In his most significant speech since Russia sent its forces into Ukraine on February 24, Nabiullina said it would take until 2024 for inflation to return to its 4% target.
“The period in which the economy can live on reserves is finite. And already in the second and third quarters we will enter a period of structural transformation and search for new business models”, he said.
The postponement of the bank’s key target underscored the challenge facing one of the world’s most respected central bankers as it tries to stabilize Russia’s economy under the onslaught of Western sanctions.
Nabiullina raised the bank’s key interest rate from 9.5% to 20% on February 28, four days after Russian forces entered Ukraine, but lowered it to 17% on April 8.
On Monday he signaled that he would seek to reduce it further.
“We must be able to lower the key rate faster,” Nabiullina said. “We must create conditions to increase the availability of credit for the economy.”
He also said that Moscow plans to take legal action over the blockade of gold, currency and assets belonging to Russian residents, adding that such a step should be carefully thought through.

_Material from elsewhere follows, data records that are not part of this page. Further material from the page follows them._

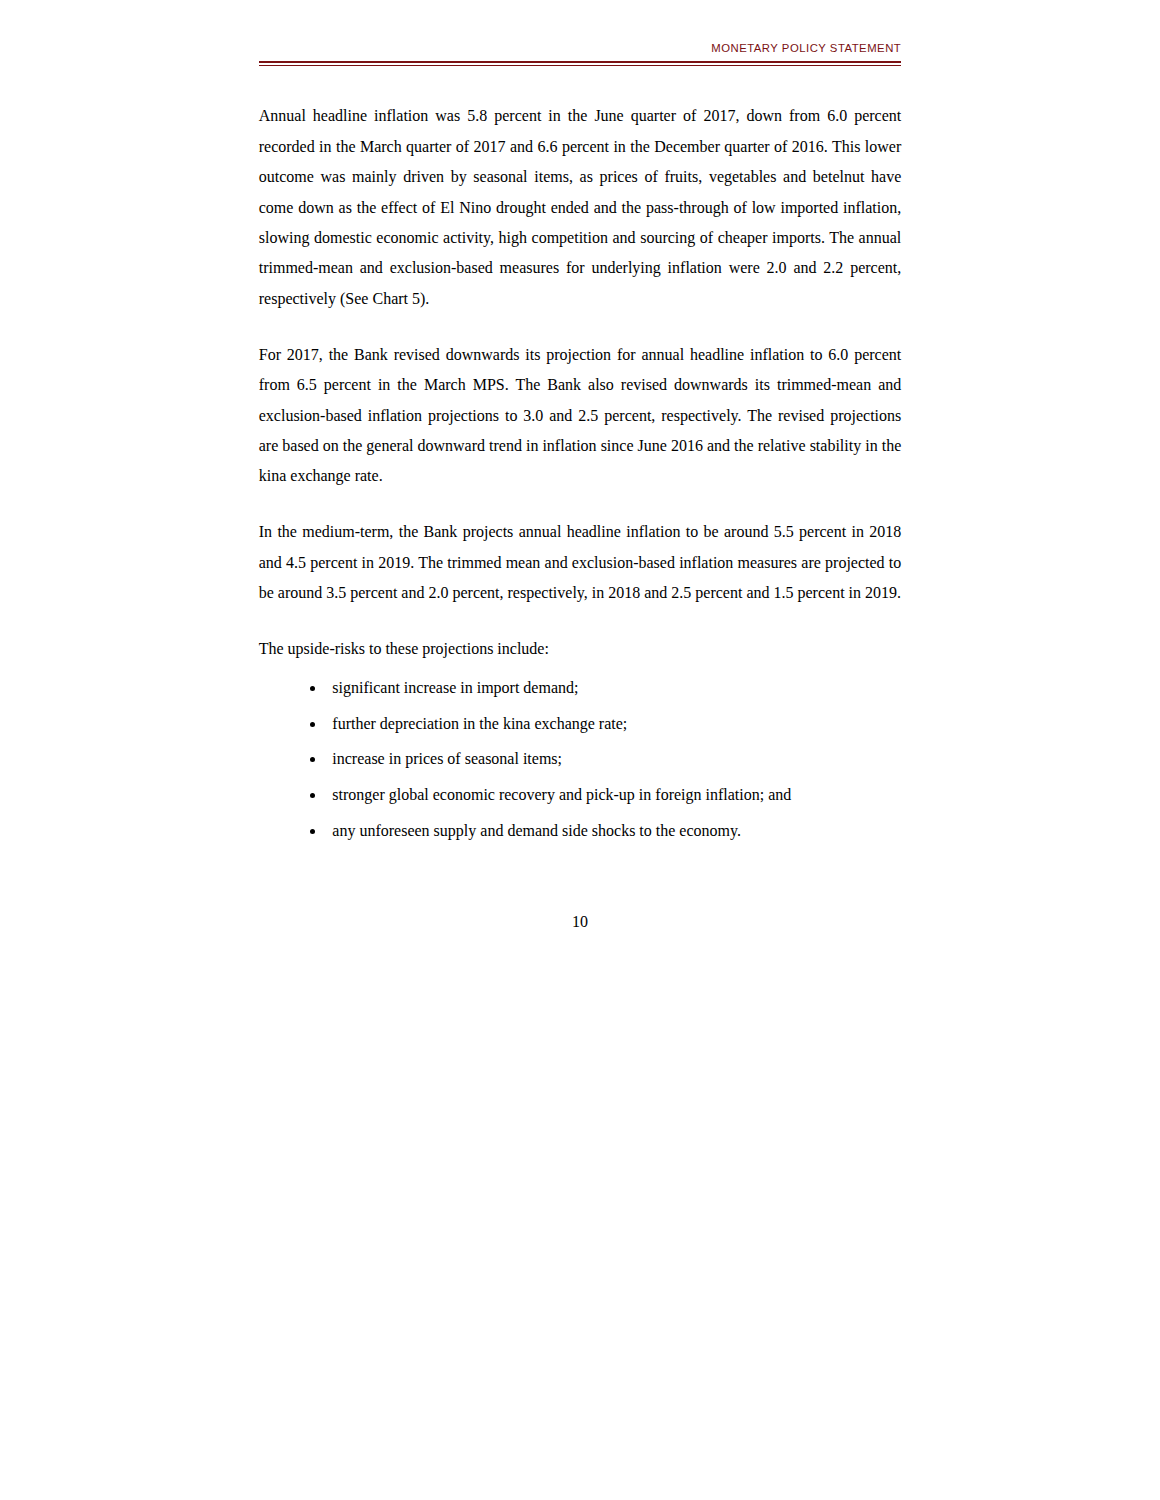MONETARY POLICY STATEMENT
Annual headline inflation was 5.8 percent in the June quarter of 2017, down from 6.0 percent recorded in the March quarter of 2017 and 6.6 percent in the December quarter of 2016. This lower outcome was mainly driven by seasonal items, as prices of fruits, vegetables and betelnut have come down as the effect of El Nino drought ended and the pass-through of low imported inflation, slowing domestic economic activity, high competition and sourcing of cheaper imports. The annual trimmed-mean and exclusion-based measures for underlying inflation were 2.0 and 2.2 percent, respectively (See Chart 5).
For 2017, the Bank revised downwards its projection for annual headline inflation to 6.0 percent from 6.5 percent in the March MPS. The Bank also revised downwards its trimmed-mean and exclusion-based inflation projections to 3.0 and 2.5 percent, respectively. The revised projections are based on the general downward trend in inflation since June 2016 and the relative stability in the kina exchange rate.
In the medium-term, the Bank projects annual headline inflation to be around 5.5 percent in 2018 and 4.5 percent in 2019. The trimmed mean and exclusion-based inflation measures are projected to be around 3.5 percent and 2.0 percent, respectively, in 2018 and 2.5 percent and 1.5 percent in 2019.
The upside-risks to these projections include:
significant increase in import demand;
further depreciation in the kina exchange rate;
increase in prices of seasonal items;
stronger global economic recovery and pick-up in foreign inflation; and
any unforeseen supply and demand side shocks to the economy.
10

Foreign sanctions froze about $300 billion of about $640 billion Russia had in its gold and foreign exchange reserves when it launched what it calls its “special military operation” in Ukraine.

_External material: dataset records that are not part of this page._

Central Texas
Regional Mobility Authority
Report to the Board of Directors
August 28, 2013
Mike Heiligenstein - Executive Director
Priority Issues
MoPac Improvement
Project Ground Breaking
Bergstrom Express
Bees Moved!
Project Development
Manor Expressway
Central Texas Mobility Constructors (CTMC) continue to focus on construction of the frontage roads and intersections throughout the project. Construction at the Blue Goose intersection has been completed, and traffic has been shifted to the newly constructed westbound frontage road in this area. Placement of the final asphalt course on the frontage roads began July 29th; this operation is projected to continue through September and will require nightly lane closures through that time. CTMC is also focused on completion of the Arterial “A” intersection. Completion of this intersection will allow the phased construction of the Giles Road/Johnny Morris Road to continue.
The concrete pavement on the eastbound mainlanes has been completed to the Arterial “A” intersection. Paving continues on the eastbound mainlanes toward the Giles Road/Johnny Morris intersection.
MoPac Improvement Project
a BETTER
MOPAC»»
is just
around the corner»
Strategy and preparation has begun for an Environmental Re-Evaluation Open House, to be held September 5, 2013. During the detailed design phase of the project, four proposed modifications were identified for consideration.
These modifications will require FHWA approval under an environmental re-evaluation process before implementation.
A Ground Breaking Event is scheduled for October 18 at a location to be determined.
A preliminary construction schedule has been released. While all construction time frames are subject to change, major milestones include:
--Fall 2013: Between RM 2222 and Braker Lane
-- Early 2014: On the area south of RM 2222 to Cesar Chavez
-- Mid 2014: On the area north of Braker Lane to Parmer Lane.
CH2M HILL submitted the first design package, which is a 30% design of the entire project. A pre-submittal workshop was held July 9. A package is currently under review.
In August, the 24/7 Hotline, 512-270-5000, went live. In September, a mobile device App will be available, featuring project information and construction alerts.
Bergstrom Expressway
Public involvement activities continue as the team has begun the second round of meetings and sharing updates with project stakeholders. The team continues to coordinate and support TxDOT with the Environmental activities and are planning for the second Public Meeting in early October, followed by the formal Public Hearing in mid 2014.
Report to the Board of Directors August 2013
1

The sanctions had mainly affected the financial market, “but now they will start to affect the economy more and more,” Nabiullina said.
“The main problems will be associated with import restrictions and foreign trade logistics, and in the future with export restrictions,” he added.
He said Russian companies would have to adapt.
“Russian manufacturers will have to look for new partners, logistics or switch to the production of older generation products,” he said.
Exporters would have to find new partners and logistical arrangements and “all of this will take time,” Nabiullina said.
He outlined various measures to help the economy adjust.
She said the central bank was considering making it more flexible for exporters to sell foreign exchange earnings.
In February, Russia ordered exporting companies, including some of the world’s biggest energy producers from Gazprom to Rosneft, to sell 80% of their foreign exchange earnings on the market, as the central bank’s own ability was restricted. to intervene in the foreign exchange markets.
The bank could now ease the terms of the timing and volume of the mandatory sales, Nabiullina said.